Again there was a plea in her eyes. He wasn’t sure yet if this was something he wanted to get involved in. He was aware of Karen watching him, trying to gauge his reaction. In fact he was intrigued, and he was moved by what Helen had said. He understood what she was going through, and he reasoned that in this instance there were no obvious parallels with Meg Coucesco. But he needed time to think. He promised that he would consider everything she’d said, and she didn’t press him, but took her cue and rose to leave. She held out her hand.

‘I want to thank you for at least listening to me, and for not being patronizing. Whatever you decide, I’m grateful for that at least.’

He shook her hand and Karen showed her to the door, murmuring something to her quietly, and as he watched them he remembered something. ‘Wait a minute. You didn’t say where all this happened. Where exactly was your brother killed?’

‘In Cumbria,’ she said. ‘Near a town called Castleton.’

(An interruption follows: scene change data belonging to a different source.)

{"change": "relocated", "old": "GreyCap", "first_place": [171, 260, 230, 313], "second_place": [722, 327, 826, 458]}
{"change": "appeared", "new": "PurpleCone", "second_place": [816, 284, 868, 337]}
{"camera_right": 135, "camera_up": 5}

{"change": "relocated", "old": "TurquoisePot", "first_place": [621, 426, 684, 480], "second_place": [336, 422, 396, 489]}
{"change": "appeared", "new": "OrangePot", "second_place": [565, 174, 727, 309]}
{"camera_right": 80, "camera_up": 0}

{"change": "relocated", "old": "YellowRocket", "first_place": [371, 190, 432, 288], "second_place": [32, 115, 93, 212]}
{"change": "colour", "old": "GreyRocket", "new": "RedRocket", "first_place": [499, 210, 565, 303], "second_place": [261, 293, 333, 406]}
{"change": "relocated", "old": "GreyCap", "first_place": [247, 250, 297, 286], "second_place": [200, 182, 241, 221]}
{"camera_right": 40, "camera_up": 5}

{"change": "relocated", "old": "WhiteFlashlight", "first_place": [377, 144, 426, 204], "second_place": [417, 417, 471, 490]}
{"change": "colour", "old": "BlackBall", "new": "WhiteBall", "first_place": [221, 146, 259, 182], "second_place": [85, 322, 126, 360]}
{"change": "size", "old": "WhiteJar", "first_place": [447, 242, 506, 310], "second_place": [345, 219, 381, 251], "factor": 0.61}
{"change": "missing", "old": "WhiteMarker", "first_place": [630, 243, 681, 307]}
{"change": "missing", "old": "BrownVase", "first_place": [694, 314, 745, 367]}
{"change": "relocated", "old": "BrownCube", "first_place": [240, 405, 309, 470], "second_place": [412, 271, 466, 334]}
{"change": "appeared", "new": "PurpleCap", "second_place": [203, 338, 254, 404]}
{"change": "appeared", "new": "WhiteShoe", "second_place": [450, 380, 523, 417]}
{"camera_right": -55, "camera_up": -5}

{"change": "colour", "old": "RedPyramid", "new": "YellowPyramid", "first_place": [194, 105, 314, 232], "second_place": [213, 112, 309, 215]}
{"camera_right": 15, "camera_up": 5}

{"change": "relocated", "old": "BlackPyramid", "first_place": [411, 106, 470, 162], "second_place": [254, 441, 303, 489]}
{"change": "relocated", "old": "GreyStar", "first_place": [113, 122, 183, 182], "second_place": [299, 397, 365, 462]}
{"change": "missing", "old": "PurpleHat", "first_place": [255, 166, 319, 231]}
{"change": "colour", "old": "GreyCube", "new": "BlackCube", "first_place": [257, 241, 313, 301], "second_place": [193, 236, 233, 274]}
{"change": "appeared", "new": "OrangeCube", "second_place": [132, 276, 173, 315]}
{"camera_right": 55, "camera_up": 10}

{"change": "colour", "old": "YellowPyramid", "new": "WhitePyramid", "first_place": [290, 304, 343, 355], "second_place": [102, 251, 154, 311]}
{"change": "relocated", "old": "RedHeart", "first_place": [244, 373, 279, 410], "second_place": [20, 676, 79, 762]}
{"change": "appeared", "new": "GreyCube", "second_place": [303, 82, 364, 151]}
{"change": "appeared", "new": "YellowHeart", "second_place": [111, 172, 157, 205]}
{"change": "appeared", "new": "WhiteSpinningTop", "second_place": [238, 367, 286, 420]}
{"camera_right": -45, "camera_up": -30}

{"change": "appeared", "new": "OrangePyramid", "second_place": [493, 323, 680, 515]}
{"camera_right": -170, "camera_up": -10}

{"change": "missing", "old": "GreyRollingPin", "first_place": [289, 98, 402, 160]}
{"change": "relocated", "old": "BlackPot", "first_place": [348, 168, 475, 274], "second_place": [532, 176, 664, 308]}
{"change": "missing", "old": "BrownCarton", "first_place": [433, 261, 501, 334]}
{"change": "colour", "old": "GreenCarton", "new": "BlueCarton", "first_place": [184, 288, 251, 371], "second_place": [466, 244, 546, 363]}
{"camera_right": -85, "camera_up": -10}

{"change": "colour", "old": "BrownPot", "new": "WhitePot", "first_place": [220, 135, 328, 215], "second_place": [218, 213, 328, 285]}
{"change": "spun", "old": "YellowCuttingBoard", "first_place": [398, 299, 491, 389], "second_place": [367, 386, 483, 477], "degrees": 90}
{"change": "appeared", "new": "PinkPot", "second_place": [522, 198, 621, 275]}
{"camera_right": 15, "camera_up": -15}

He barely registered her leaving, or Karen coming back to the table. She looked at him, her brow furrowed. ‘What is it, Adam?’

‘Nothing,’ he said. ‘It’s nothing.’ He looked at his watch. ‘Look, I have to go, can we meet later?’

He arranged a time and hurriedly left, and only paused when he stood outside again and was gulping lungfuls of air. ‘Christ,’ he muttered.

CHAPTER SIX (#ulink_6fc871c7-6f87-5999-a5e3-6e8641118d89)

Adam sat stirring a long black outside an Italian café near Covent Garden. He saw Karen stop at the lights and wait for them to change before she crossed. She looked over and when she saw him she waved. She was tall, her short, dark hair framing fine, even features. He lost her when a bus thundered past spewing out diesel fumes into the already polluted London air, and then the lights changed and a swarm of people stepped into the road.

When she arrived he pulled out a chair and signalled to a waiter. ‘I ordered you a cappuccino. Do you want something to eat?’

She shook her head. ‘I can’t, Nigel’s picking me up to go to dinner. Some business thing. You go ahead though if you want.’

‘Maybe later.’

Nigel. Tall, good-looking Nigel, who was an investment banker and whose family owned half of Shropshire. Old money, old school tie. He tried to imagine Karen being the perfect hostess on one of those country weekends, hanging out with the polo and horsey set and dressing for dinners in some great baronial hall. Somehow he couldn’t see it.

‘So, how is Nigel?’ he asked.

‘Fine. He’s very busy.’

He stirred his coffee, saying nothing.

‘You don’t like him do you?’

‘I don’t know him.’

‘That’s right, you don’t,’ she said, a trace of defensiveness in her tone.

‘Maybe I just don’t like the idea of him taking my best friend off to live in the country.’

‘Flatterer,’ she said, though she smiled. ‘Anyway, Nigel knows my career is here.’

Does he? Adam wondered. Nigel struck him as the type who, when he married, would expect his wife to give up her amusing hobbies, like her career for instance, and settle down to produce lots of little well-bred Nigels to continue the family line.

‘Besides, it isn’t as if we’re engaged or anything,’ she said.

Yet, Adam silently added. The waiter brought Karen’s coffee and Adam changed the subject. ‘I’ve been thinking about your friend Helen.’ She looked at him over the rim of her cappuccino. ‘I can’t help, Karen. I’m sorry.’

She looked surprised. ‘Is that because you don’t want the commission, or because you don’t believe her?’

‘It isn’t because I don’t believe her.’

‘Then you don’t want the commission?’

‘I wasn’t aware there was a commission. I thought you were helping a friend.’